Most unixy programs actually do have them divided. stdin, stdout (and a third for stderr). It would be very easy to separate the streams to different places.
ETA at the last place I worked, we actually had the touchscreen on one desk and the program running in a window on another computer. It was pretty nice to type something and make it show up across the room.
On this topic of stdin, stdout - wouldn't it be neat if - instead of signals - there was an input channel called stdctrl that you could send control messages in on.
Glad to read about the scenario at your last place - I've never seen this in action.

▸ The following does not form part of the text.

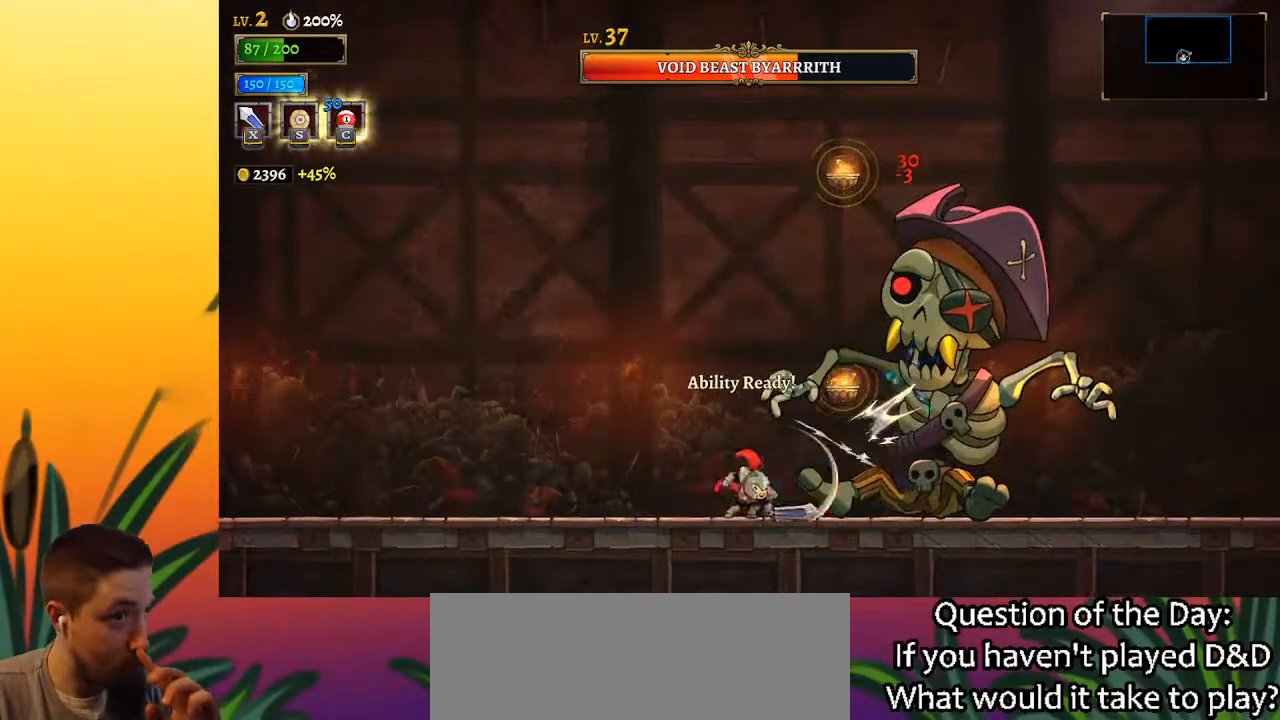
{"keys": [], "events": [[217, "x", "down"], [317, "x", "up"]]}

Well those are just the defaults, a program can open a lot more sockets if it wants to. IPC is an old problem with a lot of pretty good solutions by now.
Well, it's not exactly what you describe (which does sound kind of intriguing), but Linux does offer the signalfd(2) syscall, which allows you to read signals from a file descriptor. Doesn't do much for the sender of said signals, however.
At AOL circa 2000, our application framework had a Tcl interpreter listening on a "control port", so that you could telnet to any app and get stats, change settings, etc.
Of course, nowadays that's more commonly done with REST endpoints, which I think would satisfy your stdctrl idea.
The concept of a view and a controller are distinct, a terminal simply happens to be both, because it can do both. Commands are solely controllers, and you're right, a read-only terminal would be just a view.
You might type into a tiny window on one monitor that never loses focus, but sends graphs and text and streams to these windows.
There's no reason that the place you enter text should correspond to the output display, and a lot of value to be had by separating them.
Imagine being able to plug display consumers into a port so that you could do visual demos.